What to do:
Your output should be the lines of the entries below, exactly, from the first one through the line that holds "concursar para el".
(Data)
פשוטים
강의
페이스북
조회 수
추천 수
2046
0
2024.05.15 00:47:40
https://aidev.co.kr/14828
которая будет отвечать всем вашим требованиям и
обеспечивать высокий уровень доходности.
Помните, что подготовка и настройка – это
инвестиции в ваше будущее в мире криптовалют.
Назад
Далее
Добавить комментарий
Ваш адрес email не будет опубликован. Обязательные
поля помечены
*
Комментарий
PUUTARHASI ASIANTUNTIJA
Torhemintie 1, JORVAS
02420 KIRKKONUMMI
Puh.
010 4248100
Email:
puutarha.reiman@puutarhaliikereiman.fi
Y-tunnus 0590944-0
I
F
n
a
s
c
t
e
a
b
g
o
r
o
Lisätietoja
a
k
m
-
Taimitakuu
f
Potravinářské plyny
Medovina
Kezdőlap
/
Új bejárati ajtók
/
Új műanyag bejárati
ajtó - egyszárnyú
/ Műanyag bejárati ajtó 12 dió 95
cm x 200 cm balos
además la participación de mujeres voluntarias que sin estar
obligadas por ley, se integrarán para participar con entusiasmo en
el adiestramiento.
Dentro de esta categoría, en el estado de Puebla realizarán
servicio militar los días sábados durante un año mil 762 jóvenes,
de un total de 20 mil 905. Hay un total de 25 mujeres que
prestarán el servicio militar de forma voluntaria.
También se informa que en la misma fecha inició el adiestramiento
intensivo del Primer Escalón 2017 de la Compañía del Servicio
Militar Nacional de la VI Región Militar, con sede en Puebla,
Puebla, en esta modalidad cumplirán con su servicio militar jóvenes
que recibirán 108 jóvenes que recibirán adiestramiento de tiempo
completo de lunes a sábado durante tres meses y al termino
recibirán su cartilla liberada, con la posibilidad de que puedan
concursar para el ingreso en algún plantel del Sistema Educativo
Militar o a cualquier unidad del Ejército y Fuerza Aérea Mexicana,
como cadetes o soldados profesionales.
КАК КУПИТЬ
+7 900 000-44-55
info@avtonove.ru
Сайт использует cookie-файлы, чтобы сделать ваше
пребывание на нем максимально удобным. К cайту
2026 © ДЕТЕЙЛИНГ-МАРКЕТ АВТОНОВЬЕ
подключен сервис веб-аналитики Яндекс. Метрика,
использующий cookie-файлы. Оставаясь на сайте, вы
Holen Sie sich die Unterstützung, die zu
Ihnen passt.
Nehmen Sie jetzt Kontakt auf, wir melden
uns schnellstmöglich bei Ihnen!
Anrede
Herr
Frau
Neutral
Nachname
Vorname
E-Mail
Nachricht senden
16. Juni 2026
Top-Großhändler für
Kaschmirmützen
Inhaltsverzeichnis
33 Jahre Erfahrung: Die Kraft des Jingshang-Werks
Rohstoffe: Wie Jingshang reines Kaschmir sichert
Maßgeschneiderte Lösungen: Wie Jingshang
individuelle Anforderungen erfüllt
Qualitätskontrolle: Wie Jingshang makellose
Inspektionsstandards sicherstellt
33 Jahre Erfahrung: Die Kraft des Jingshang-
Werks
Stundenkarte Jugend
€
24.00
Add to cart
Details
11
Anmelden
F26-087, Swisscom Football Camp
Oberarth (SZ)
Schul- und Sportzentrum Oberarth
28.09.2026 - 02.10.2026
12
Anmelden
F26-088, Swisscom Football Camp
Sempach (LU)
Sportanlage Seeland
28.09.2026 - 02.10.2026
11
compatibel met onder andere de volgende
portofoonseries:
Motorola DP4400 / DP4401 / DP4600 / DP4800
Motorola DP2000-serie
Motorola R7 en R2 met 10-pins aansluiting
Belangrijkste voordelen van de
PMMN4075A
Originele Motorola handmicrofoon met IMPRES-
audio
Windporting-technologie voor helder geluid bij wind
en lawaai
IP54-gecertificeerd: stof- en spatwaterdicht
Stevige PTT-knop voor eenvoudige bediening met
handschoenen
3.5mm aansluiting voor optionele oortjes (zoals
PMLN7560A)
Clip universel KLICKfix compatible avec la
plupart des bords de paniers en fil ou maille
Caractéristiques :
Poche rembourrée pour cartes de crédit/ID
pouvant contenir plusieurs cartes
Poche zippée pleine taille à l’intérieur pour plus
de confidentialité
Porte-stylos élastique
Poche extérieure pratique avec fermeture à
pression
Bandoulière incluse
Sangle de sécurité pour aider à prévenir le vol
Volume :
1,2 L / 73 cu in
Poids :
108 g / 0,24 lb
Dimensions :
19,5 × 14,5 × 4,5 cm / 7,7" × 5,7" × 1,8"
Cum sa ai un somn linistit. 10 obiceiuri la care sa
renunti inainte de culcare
(End Data)
Task result:
פשוטים
강의
페이스북
조회 수
추천 수
2046
0
2024.05.15 00:47:40
https://aidev.co.kr/14828
которая будет отвечать всем вашим требованиям и
обеспечивать высокий уровень доходности.
Помните, что подготовка и настройка – это
инвестиции в ваше будущее в мире криптовалют.
Назад
Далее
Добавить комментарий
Ваш адрес email не будет опубликован. Обязательные
поля помечены
*
Комментарий
PUUTARHASI ASIANTUNTIJA
Torhemintie 1, JORVAS
02420 KIRKKONUMMI
Puh.
010 4248100
Email:
puutarha.reiman@puutarhaliikereiman.fi
Y-tunnus 0590944-0
I
F
n
a
s
c
t
e
a
b
g
o
r
o
Lisätietoja
a
k
m
-
Taimitakuu
f
Potravinářské plyny
Medovina
Kezdőlap
/
Új bejárati ajtók
/
Új műanyag bejárati
ajtó - egyszárnyú
/ Műanyag bejárati ajtó 12 dió 95
cm x 200 cm balos
además la participación de mujeres voluntarias que sin estar
obligadas por ley, se integrarán para participar con entusiasmo en
el adiestramiento.
Dentro de esta categoría, en el estado de Puebla realizarán
servicio militar los días sábados durante un año mil 762 jóvenes,
de un total de 20 mil 905. Hay un total de 25 mujeres que
prestarán el servicio militar de forma voluntaria.
También se informa que en la misma fecha inició el adiestramiento
intensivo del Primer Escalón 2017 de la Compañía del Servicio
Militar Nacional de la VI Región Militar, con sede en Puebla,
Puebla, en esta modalidad cumplirán con su servicio militar jóvenes
que recibirán 108 jóvenes que recibirán adiestramiento de tiempo
completo de lunes a sábado durante tres meses y al termino
recibirán su cartilla liberada, con la posibilidad de que puedan
concursar para el ingreso en algún plantel del Sistema Educativo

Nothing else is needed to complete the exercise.